Je me concentre sur les athlètes transgenres qui se remettent d'une opération du haut en raison d'un besoin évident et d'un manque de connaissances. Les amis qui ont été opérés ont reçu peu de conseils de la part des chirurgiens, qui leur ont souvent déconseillé de soulever plus de 10 livres ou de lever les bras pendant des mois, ce qui a semé la panique parmi les voltigeurs qui dépendent de leur corps pour gagner leur vie.

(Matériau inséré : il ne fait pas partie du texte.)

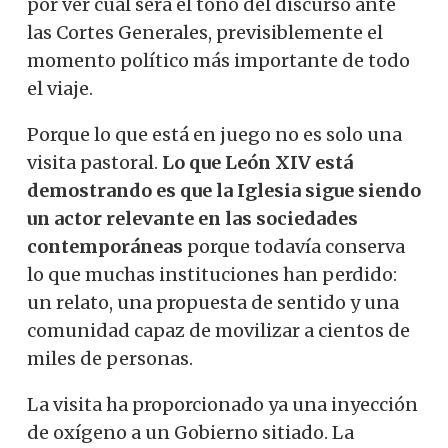
por ver cuál será el tono del discurso ante
las Cortes Generales, previsiblemente el
momento político más importante de todo
el viaje.
Porque lo que está en juego no es solo una
visita pastoral.
Lo que León XIV está
demostrando es que la Iglesia sigue siendo
un actor relevante en las sociedades
contemporáneas
porque todavía conserva
lo que muchas instituciones han perdido:
un relato, una propuesta de sentido y una
comunidad capaz de movilizar a cientos de
miles de personas.
La visita ha proporcionado ya una inyección
de oxígeno a un Gobierno sitiado. La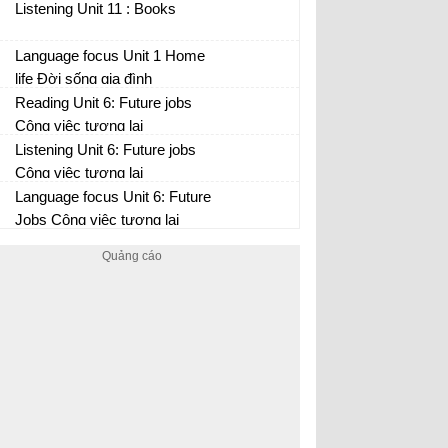
Listening Unit 11 : Books
Language focus Unit 1 Home
life Đời sống gia đình
Reading Unit 6: Future jobs
Công việc tương lai
Listening Unit 6: Future jobs
Công việc tương lai
Language focus Unit 6: Future
Jobs Công việc tương lai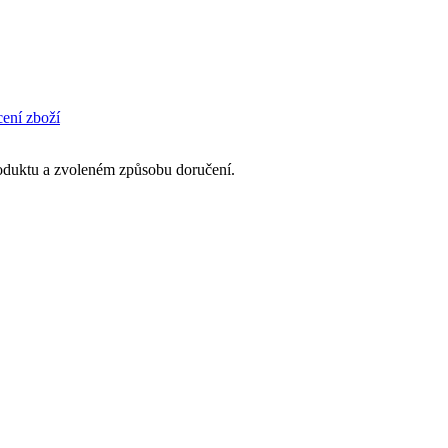
cení zboží
produktu a zvoleném způsobu doručení.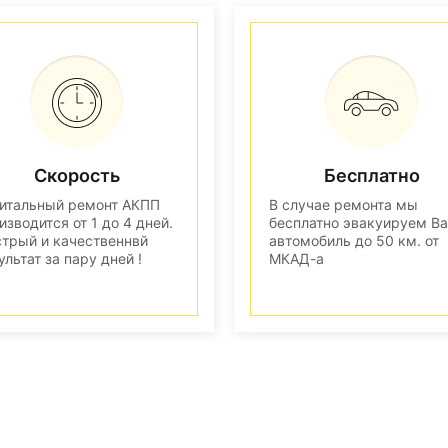
Скорость
Бесплатно
итальный ремонт АКПП
В случае ремонта мы
изводится от 1 до 4 дней.
бесплатно эвакуируем В
трый и качественнвй
автомобиль до 50 км. от
ультат за пару дней !
МКАД-а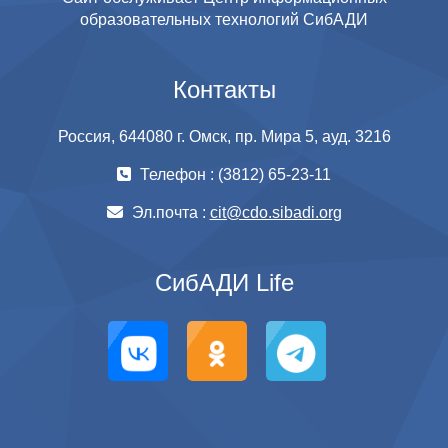
образовательных технологий СибАДИ
Контакты
Россия, 644080 г. Омск, пр. Мира 5, ауд. 3216
Телефон : (3812) 65-23-11
Эл.почта :
cit@cdo.sibadi.org
СибАДИ Life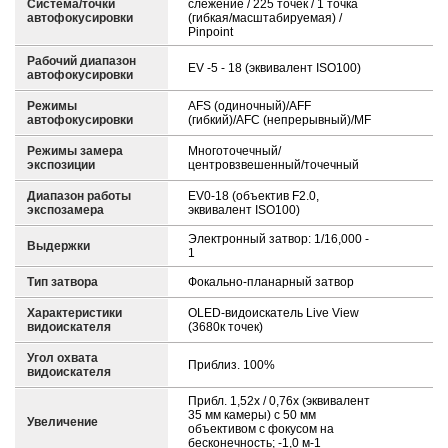
Система/точки
слежение / 225 точек / 1 точка
автофокусировки
(гибкая/масштабируемая) /
Pinpoint
Рабочий диапазон
EV -5 - 18 (эквивалент ISO100)
автофокусировки
Режимы
AFS (одиночный)/AFF
автофокусировки
(гибкий)/AFC (непрерывный)/MF
Режимы замера
Многоточечный/
экспозиции
центровзвешенный/точечный
Диапазон работы
EV0-18 (объектив F2.0,
экспозамера
эквивалент ISO100)
Электронный затвор: 1/16,000 -
Выдержки
1
Тип затвора
Фокально-планарный затвор
Характеристики
OLED-видоискатель Live View
видоискателя
(3680к точек)
Угол охвата
Приблиз. 100%
видоискателя
Прибл. 1,52x / 0,76x (эквивалент
35 мм камеры) с 50 мм
Увеличение
объективом с фокусом на
бесконечность; -1,0 м-1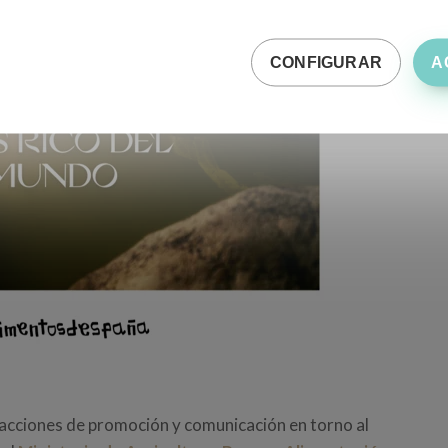
CONFIGURAR
A
acciones de promoción y comunicación en torno al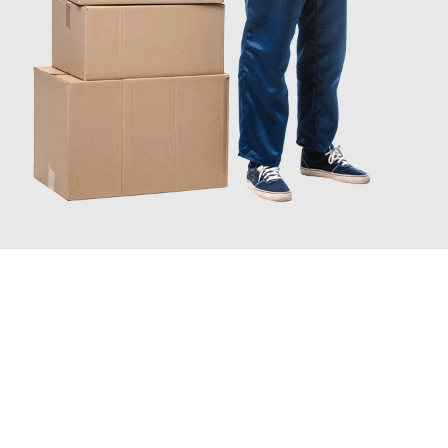
JETZT ANFRAGEN
Erleben Sie mit Umzugsmeister Fink Kiel, wie
einfach und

Nombreux sont ceux qui ont hésité à se faire opérer en raison des problèmes de convalescence. Conscient de ce besoin d'amélioration, j'ai collaboré avec un chirurgien de renom pour créer un protocole postopératoire standardisé qui fournit des conseils clairs en matière de rétablissement. Ce protocole est bénéfique non seulement pour les artistes de cirque, mais aussi pour toute personne ayant subi une intervention chirurgicale au sommet.
Existe-t-il des mythes ou des techniques de récupération non conventionnelles dans le monde du cirque qui méritent d'être démentis ?
L'un de mes mythes préférés est que si l'on se déchire les mains au trapèze ou à la liane, il faut leur faire pipi dessus sous la douche pour qu'elles guérissent plus vite. Je trouve cela amusant, mais il n'y a aucune recherche pour le confirmer !
Quelle est la guérison la plus impressionnante dont vous avez été témoin dans votre pratique ?
Je ne peux pas vous parler de cas particuliers en raison de la loi HIPAA, mais je peux mentionner Paula Ayotte, une danseuse de pole dance professionnelle âgée d'une cinquantaine d'années qui a subi une arthroplastie du genou il y a environ un an. Les arthroplasties du genou sont notoirement douloureuses et difficiles à récupérer - j'ai toujours dit que je préférais une arthroplastie de la hanche pour sa récupération plus simple.
Paula a documenté sa rééducation sur Instagram, et j'ai été impressionnée par sa détermination. Malgré la douleur liée à la récupération de l'amplitude de ses mouvements, elle a suivi avec assiduité ses exercices de kinésithérapie et a repris ses activités professionnelles, y compris les chutes à genoux. Son incroyable force mentale a joué un rôle important dans son rétablissement ; il s'agit vraiment d'un jeu mental.